I’ve experimented using Google Drive and GitHub with my team (a small ecological research team) for version control and collaboration. I’ve found that both have there uses and I’m keen to share how I’ve been doing it so that I can hear from others how they are doing things, and whether I’m on the right track.
I initially started off committing everything I worked on to Github in different sub folders in the same repo. All of my internal analyses that aren’t meant for a public report or peer reviewed paper went into different folders in the same general ‘internal’ private repo. This worked all right when it was just me using the repo. But when I brought a co-worker into the mix, we soon realized what a pain it actually is to try to collaborate on GitHUB on a day to day basis. We were spending a load of time messing around with merge conflicts and all sorts of other un-intuitive issues. We felt GitHUB was cumbersome for day to day analysis collaboration internally.

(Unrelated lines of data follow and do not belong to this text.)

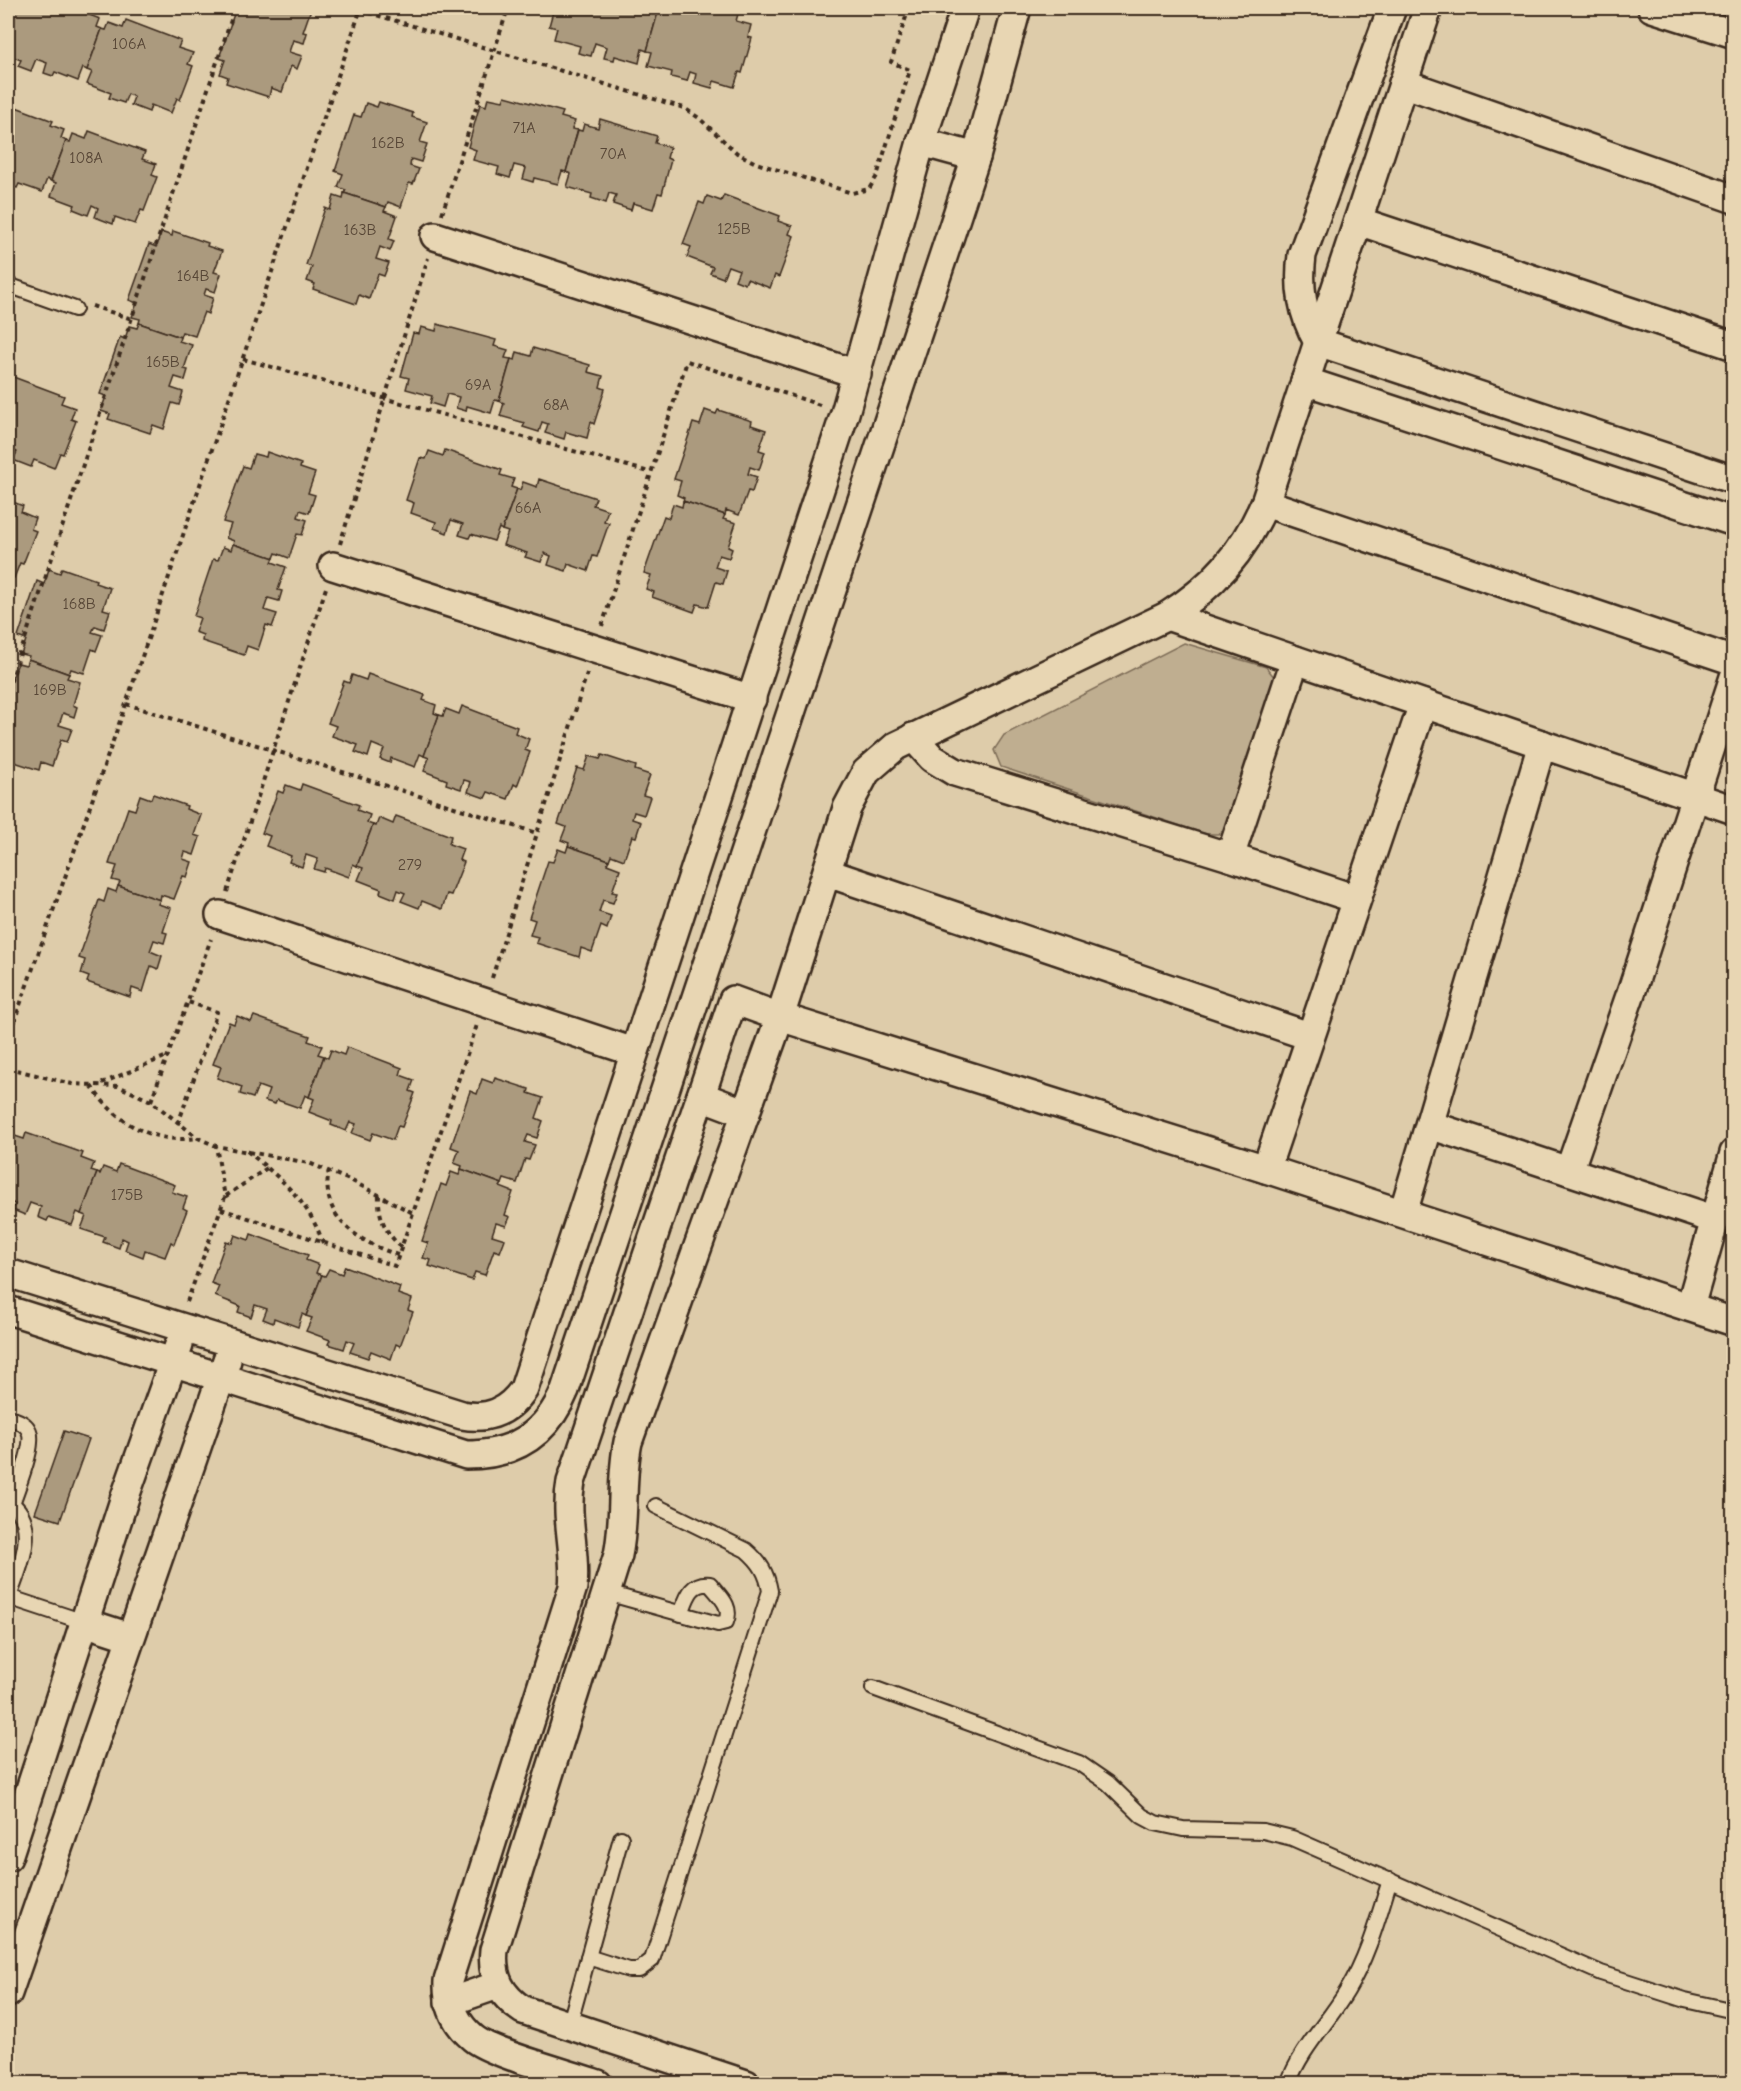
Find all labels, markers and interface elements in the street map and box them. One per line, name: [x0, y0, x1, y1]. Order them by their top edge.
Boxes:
house number: 106A: [112, 35, 146, 53]
house number: 71A: [512, 119, 536, 137]
house number: 162B: [371, 134, 405, 152]
house number: 70A: [600, 145, 626, 163]
house number: 108A: [69, 149, 103, 167]
house number: 125B: [717, 220, 751, 238]
house number: 163B: [343, 221, 377, 239]
house number: 164B: [177, 267, 209, 285]
house number: 165B: [146, 353, 180, 371]
house number: 69A: [465, 376, 491, 394]
house number: 68A: [543, 396, 569, 414]
house number: 66A: [515, 499, 541, 517]
house number: 168B: [62, 595, 96, 613]
house number: 169B: [33, 681, 67, 699]
house number: 279: [398, 856, 422, 874]
house number: 175B: [111, 1186, 143, 1204]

So now I would like to move back to simply using Google Drive for internal analyses. Google drive is great for version controlling (especially now that you can ‘name versions’ in Google Drive similar to a GitHUB commit). I sometimes rely on the revision history of Google Drive to actually roll back a script, because it’s way more intuitive than doing that in Git not to mention that every time you save your script in, it gets an un-named version in Google Drive, so the chances of not losing your work is actually greater using Google Drive. Google Drive allows you share all the files you and data you need, and using the
here() package we shouldn’t have to worry about working directories.

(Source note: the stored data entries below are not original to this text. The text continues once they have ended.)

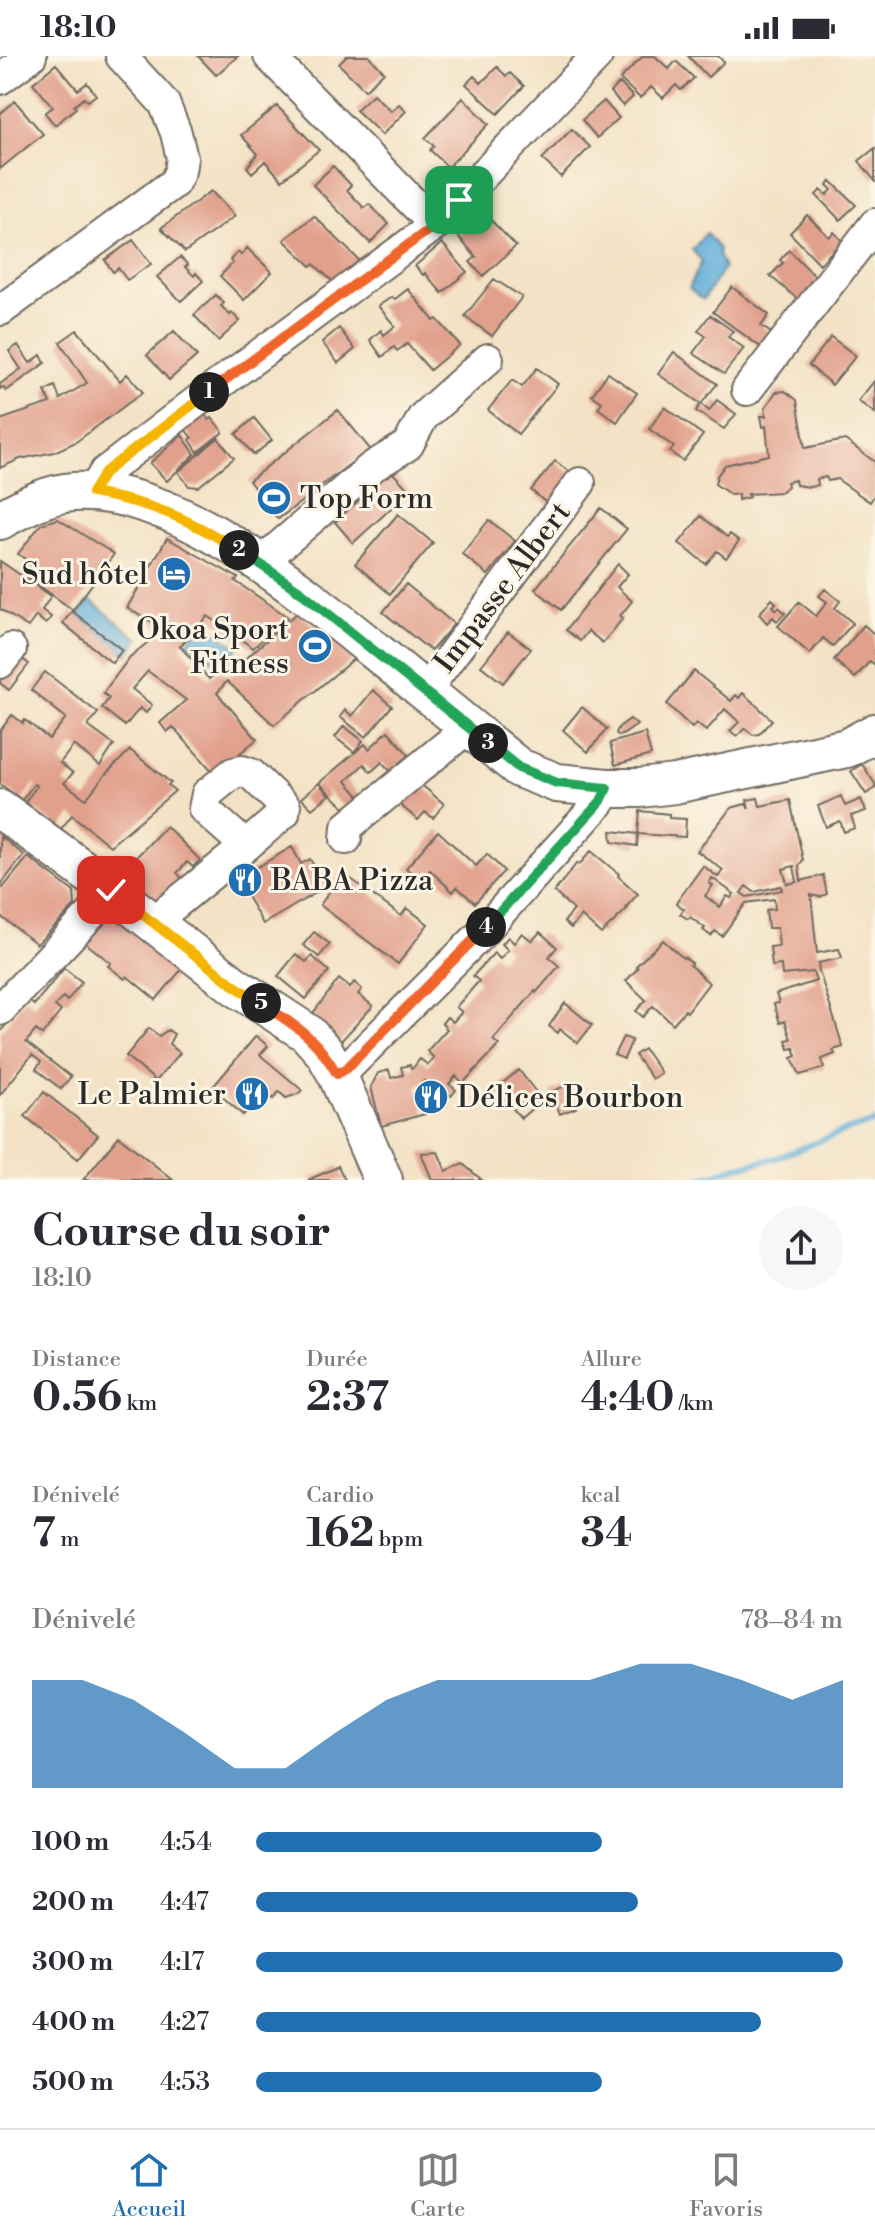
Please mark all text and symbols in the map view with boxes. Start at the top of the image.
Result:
text: 18:10 [40,9,117,47]
pin [425,166,493,234]
icon: arrive [437,178,481,222]
pin: 1 [189,372,229,412]
text: 1 [204,378,214,405]
sports icon: Top Form [255,479,293,517]
place label: Top Form [300,480,433,518]
street label: Impasse Albert [426,494,580,680]
pin: 2 [219,530,259,570]
text: 2 [232,536,246,563]
hotel icon: Sud hôtel [155,555,193,593]
place label: Sud hôtel [22,556,148,594]
place label: Okoa Sport Fitness [136,611,289,683]
sports icon: Okoa Sport Fitness [296,627,334,665]
pin: 3 [468,723,508,763]
text: 3 [481,729,495,756]
pin [77,856,145,924]
restaurant icon: BABA Pizza [226,861,264,899]
place label: BABA Pizza [270,862,434,900]
icon: check [89,868,133,912]
pin: 4 [466,907,506,947]
text: 4 [479,913,493,940]
pin: 5 [241,983,281,1023]
text: 5 [254,989,268,1016]
restaurant icon: Le Palmier [233,1075,271,1113]
place label: Le Palmier [78,1076,226,1114]
restaurant icon: Délices Bourbon [412,1078,450,1116]
place label: Délices Bourbon [457,1079,684,1117]
text: Course du soir [32,1204,331,1259]
button: share [759,1206,843,1290]
text: 18:10 [32,1262,92,1294]
text: Distance [32,1346,121,1373]
text: Durée [306,1346,368,1373]
text: Allure [581,1346,642,1373]
text: 0.56 [32,1373,122,1423]
text: 2:37 [306,1373,389,1423]
text: 4:40 [581,1373,674,1423]
text: km [122,1390,157,1417]
text: /km [674,1390,714,1417]
text: Dénivelé [32,1482,120,1509]
text: Cardio [306,1482,374,1509]
text: kcal [581,1482,621,1509]
text: 7 [32,1509,56,1559]
text: 162 [306,1509,374,1559]
text: 34 [581,1509,632,1559]
text: m [56,1526,79,1553]
text: bpm [374,1526,423,1553]
text: Dénivelé [32,1604,136,1636]
text: 78–84 m [741,1604,843,1636]
text: 100 m [32,1826,109,1858]
text: 4:54 [160,1826,212,1858]
text: 200 m [32,1886,114,1918]
text: 4:47 [160,1886,209,1918]
text: 300 m [32,1946,113,1978]
text: 4:17 [160,1946,204,1978]
text: 400 m [32,2006,115,2038]
text: 4:27 [160,2006,209,2038]
text: 500 m [32,2066,114,2098]
text: 4:53 [160,2066,210,2098]
tab: Accueil [112,2148,186,2223]
tab: Carte [410,2148,465,2223]
tab: Favoris [689,2148,763,2223]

I think GitHUB is useful for presenting analysis in an open science context for public communication artifacts, whether thats a paper, a poster, a presentation, or a dashboard. Using the fork and pull method, external collaborators or reviewers can fork your repository, make changes, and send you a pull request. In all likelihood that probably wont happen that much. The biggest benefits of putting my analysis into public repos on GitHUB is that it adds an additional level of peer review, it shows there’s nothing to hide in my analytical methods, other people can build off my work.
So in summary:
For internal analysis: We use Google drive combined with R-Studio projects and the
herepackage and load data from within our google drive folder. Doing this we can achieve easier collaboration and maximal portability of scripts.
We use GitHUB for public analyses related to science communication artifacts. Scripts there load data from citable data packages or our internal database via an api.
Does anyone else use a similar workflow? Are there any disadvantages to this that I may not see?